President Donald Trump is proposing slashing billions in federal funding that helps heavily minority urban communities — just months after appealing on the campaign trail to residents of cities like Detroit, asking, "What the hell do you have to lose?"
Released Thursday, the budget calls for $6.2 billion of cuts to the nation's Housing and Urban Development agency, putting the already strapped federal housing authority under even bigger strain.
The reductions come in a spending plan designed specifically to keep the president's many promises — "if he said it on the campaign, it's in the budget," Budget Director Mick Mulvaney told reporters Wednesday — and one that advocates say will have disastrous effects in the largely African-American communities that Trump promised he'd "fix."
The administration's "America First" budget blueprint is quick to note that there's still $35 billion left for HUD's other programs, and argues that local governments and private groups need to handle their own urban development programs.
"The impact of this budget is there's going to be more people who are homeless, who are living in substandard housing, or struggling to pay rent," Mary Cunningham, co-director of the Urban Institute's Metropolitan Housing and Communities Center, told NBC News. "This budget does not outline a plan to fix the inner cities — it does the opposite. It cuts money that cities rely on."
Trump's budget also eliminates the $3 billion Community Development Block Grant (CDBG) program, which lets communities allocate federal funds toward housing and community projects that bolster and create affordable housing and jobs. It's designed to help the low and moderate-income families, and prevent blight in cities like Detroit, which will see $33 million less funding next if the cut is approved. In the past, those funds have been used to repair or demolish blighted homes and pay for homeless shelters.
Consider an old, boarded up former Masonic Moose lodge in southwest Detroit: The Urban Neighborhood Initiative is redeveloping the 7,000 square foot space into a community center to house youth employment and apprenticeship programs, a legal aid office office, and more. A CDBG grant paid for roughly a quarter of the project, the Lawndale Center, according to the group.
Perhaps more importantly, UNI's Executive Director Christine Bell said that federal investment and support attracted other funds for the project, which is on a walking path to a local elementary school.

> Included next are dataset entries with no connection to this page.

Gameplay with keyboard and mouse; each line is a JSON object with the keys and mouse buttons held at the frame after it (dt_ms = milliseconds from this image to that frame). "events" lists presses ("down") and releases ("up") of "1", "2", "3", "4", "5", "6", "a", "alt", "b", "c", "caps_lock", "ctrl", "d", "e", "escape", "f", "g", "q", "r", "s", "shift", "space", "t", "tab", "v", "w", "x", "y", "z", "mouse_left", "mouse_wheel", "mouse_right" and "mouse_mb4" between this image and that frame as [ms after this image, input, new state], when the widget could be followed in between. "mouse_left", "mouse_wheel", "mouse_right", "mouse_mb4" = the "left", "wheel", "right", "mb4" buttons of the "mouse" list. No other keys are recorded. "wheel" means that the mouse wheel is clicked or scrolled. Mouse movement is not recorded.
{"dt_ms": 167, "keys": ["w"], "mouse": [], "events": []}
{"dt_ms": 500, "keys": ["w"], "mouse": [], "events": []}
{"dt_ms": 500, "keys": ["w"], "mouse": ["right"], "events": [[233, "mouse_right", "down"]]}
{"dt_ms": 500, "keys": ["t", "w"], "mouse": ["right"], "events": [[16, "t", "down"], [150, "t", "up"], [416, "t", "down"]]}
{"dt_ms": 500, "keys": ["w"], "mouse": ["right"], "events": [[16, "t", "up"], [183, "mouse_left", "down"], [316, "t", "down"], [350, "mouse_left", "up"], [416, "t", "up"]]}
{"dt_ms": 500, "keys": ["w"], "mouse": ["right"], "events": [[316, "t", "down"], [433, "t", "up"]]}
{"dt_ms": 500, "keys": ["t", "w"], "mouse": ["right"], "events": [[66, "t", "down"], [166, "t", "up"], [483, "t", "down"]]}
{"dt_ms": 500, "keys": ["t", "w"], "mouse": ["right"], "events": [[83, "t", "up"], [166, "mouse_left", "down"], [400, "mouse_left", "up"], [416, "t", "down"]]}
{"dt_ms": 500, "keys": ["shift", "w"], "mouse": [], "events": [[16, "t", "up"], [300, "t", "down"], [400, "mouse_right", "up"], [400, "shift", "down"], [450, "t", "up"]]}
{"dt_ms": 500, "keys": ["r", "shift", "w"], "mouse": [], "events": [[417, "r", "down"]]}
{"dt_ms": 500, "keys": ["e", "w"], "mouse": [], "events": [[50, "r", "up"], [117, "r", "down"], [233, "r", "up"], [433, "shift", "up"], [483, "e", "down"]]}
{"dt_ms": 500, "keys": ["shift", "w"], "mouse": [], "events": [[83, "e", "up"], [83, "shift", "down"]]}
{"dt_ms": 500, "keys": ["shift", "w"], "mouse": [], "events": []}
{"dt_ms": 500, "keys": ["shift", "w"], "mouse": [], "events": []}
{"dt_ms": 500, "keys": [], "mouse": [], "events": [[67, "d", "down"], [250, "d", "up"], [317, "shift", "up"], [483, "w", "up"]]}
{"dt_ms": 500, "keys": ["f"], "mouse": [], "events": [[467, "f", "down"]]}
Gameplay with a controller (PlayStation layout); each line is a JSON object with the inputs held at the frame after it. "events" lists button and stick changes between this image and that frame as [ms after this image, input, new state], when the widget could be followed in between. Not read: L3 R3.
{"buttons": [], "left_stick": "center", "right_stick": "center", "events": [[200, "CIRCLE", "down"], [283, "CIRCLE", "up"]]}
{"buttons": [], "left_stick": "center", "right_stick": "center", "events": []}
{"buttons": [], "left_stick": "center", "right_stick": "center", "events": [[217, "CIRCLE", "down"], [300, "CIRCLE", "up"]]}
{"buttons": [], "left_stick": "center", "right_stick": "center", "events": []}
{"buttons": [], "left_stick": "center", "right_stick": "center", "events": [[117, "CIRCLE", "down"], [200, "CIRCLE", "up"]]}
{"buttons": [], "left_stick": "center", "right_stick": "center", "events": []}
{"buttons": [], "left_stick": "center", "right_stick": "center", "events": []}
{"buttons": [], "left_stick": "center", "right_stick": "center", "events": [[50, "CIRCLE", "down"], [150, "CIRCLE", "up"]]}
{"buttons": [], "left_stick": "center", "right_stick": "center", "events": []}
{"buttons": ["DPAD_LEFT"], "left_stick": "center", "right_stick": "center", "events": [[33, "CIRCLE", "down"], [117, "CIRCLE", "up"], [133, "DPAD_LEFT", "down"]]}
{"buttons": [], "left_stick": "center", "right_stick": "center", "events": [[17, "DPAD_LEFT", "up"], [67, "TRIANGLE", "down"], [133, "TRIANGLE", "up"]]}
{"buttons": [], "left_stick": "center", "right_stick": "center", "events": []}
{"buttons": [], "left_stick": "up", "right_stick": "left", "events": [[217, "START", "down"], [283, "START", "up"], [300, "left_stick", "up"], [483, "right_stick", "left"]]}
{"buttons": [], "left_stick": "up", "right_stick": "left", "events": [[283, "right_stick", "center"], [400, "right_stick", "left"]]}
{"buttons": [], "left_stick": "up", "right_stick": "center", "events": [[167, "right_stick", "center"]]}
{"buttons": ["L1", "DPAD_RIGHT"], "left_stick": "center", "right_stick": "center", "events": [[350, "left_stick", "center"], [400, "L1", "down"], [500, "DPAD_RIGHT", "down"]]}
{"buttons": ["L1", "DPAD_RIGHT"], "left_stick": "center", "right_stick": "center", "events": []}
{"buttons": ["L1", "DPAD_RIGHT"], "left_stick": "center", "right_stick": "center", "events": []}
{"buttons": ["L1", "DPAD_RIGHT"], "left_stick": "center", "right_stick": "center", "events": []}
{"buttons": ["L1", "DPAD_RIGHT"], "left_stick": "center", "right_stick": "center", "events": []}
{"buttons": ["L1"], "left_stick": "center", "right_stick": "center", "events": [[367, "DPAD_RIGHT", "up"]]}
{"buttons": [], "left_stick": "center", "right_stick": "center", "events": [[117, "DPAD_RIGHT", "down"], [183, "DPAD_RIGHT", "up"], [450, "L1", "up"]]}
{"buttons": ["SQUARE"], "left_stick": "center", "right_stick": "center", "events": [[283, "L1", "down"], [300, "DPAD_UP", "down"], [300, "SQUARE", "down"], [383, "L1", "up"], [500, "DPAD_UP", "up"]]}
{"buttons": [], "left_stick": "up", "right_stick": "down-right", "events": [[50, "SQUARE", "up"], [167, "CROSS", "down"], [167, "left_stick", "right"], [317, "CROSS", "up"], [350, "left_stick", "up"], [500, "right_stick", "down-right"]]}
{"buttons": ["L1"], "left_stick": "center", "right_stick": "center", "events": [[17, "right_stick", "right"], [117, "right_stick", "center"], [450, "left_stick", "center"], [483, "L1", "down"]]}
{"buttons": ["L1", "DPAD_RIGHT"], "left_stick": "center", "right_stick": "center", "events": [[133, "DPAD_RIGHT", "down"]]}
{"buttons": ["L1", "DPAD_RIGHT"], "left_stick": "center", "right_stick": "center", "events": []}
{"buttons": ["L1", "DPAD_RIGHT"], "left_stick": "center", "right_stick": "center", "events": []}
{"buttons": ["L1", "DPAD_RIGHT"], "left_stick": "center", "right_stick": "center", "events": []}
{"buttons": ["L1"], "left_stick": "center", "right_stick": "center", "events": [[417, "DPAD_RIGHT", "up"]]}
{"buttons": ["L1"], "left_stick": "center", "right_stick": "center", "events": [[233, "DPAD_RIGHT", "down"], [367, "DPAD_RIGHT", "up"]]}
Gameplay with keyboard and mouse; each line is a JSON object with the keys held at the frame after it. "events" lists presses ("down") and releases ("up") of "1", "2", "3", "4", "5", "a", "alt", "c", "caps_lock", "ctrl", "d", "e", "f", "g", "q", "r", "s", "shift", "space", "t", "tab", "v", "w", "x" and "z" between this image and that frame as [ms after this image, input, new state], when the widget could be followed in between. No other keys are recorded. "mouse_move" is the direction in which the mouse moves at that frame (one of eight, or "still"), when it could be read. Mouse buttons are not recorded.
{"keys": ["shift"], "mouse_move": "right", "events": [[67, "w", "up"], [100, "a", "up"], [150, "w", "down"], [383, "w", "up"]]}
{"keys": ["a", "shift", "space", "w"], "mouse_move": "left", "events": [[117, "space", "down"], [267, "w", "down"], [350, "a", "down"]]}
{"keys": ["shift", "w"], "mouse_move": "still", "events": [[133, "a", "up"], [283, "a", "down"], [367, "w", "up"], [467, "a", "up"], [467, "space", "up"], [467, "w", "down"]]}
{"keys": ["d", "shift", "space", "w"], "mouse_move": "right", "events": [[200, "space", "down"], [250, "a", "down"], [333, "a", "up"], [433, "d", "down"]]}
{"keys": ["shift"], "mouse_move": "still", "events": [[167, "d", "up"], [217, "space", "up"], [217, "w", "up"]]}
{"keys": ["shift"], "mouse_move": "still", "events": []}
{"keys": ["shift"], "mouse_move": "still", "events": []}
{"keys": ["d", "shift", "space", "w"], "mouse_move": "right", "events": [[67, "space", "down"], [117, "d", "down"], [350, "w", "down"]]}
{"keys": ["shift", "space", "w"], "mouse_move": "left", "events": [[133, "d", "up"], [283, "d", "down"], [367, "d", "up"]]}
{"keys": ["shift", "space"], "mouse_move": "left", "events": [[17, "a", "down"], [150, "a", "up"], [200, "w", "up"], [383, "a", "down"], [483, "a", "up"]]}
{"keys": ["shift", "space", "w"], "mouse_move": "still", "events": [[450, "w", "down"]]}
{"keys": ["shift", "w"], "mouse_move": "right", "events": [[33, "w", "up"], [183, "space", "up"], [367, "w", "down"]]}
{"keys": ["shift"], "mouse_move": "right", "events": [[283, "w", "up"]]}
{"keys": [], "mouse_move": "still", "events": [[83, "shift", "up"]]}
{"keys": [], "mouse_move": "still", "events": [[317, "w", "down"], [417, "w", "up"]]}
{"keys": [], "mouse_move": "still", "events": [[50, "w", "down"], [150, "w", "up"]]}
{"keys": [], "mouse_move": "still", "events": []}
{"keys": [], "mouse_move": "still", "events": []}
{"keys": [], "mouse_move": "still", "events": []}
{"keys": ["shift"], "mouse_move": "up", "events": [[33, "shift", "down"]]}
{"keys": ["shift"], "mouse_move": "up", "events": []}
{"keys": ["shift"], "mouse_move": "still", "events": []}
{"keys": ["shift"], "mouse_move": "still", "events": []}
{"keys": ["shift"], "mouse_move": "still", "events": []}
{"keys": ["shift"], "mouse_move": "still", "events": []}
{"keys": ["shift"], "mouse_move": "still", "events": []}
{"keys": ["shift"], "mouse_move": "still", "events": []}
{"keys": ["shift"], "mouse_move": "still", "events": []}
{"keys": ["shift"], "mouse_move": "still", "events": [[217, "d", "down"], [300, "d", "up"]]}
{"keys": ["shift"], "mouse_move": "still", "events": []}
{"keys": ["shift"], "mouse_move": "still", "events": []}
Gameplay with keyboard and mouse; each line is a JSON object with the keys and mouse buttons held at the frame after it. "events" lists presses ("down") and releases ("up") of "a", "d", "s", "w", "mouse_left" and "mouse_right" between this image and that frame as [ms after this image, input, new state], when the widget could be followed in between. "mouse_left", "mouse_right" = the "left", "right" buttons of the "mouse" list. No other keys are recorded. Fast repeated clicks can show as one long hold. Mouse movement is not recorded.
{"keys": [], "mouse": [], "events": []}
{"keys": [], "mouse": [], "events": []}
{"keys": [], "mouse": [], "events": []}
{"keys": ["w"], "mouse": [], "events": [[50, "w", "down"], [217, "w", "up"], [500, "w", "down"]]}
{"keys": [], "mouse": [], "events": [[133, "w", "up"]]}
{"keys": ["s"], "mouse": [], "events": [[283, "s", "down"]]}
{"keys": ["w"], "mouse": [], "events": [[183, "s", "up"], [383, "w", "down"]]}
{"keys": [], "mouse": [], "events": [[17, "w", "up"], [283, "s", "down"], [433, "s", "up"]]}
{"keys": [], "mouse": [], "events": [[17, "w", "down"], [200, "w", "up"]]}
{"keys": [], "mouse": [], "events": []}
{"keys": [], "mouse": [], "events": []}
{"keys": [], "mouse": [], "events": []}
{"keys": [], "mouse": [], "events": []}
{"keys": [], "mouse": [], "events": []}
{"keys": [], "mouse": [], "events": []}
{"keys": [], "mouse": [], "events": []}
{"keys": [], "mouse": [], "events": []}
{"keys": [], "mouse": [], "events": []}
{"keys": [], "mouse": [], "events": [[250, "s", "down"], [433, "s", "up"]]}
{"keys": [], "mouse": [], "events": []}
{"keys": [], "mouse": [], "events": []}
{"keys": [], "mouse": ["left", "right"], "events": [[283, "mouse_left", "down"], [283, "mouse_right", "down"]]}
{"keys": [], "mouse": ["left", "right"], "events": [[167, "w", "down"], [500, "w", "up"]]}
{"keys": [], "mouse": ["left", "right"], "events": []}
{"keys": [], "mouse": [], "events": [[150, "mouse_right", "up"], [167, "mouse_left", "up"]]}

It will serve the 6,000 Detroit residents under 18 who live near the center.
"This money is essential to ensuring that these neighborhoods don't fall apart," Bell said. "If you take away safe places [for children] to stay while parents have to work two jobs, you're creating more trauma."
Bell said she wants to ask Trump how he intends to boost the communities he campaigned on fixing.
"If this is your strategy, what next?" she asked. "How are you going to ensure that states are able to do this?"
The administration argues the CDBG program "is not well-targeted to the poorest populations and has not demonstrated results" and calls for the state and local government to take over such funding.
To slash an additional 1.1 billion from the HUD budget, Trump's proposal eliminates the HOME Investment Partnerships Program, the Choice Neighborhoods program, and the Self-help Homeownership Opportunity program, SHOP. The administration calls these "lower priority programs."
HOME is the largest federal block grant creating affordable housing, by funneling grants to states and local nonprofits to help low-income families rent, buy, or repair affordable homes in the community, offering up aid like loans and security deposits.
A signature urban development program from the Obama administration, Choice Neighborhoods, redevelops properties and distressed housing to turn around troubled neighborhoods by developing high-quality mixed-income housing and rehabilitating low-income housing.
SHOP awards grants to non-profits like that buy home sites to be developed into affordable housing, allowing low-income individuals to invest sweat equity in building and repairing low-income homes.
Also on the chopping block?
The Low Income Heating Assistance program that helps heats the homes of the disabled, elderly and families with young children, which the administration argues hasn't demonstrated its efficacy. In the 2011 fiscal year, at peak funding of the program, nearly 9 million homes — 23 million people — received assistance, including 1.8 million veteran homes.
Section 4 Community Development will also see 35 million less in funding, meaning there's less block grants for nonprofits that do affordable housing and economic development like Habitat for Humanity.
"This program is duplicative," the administration's budget proposal writes.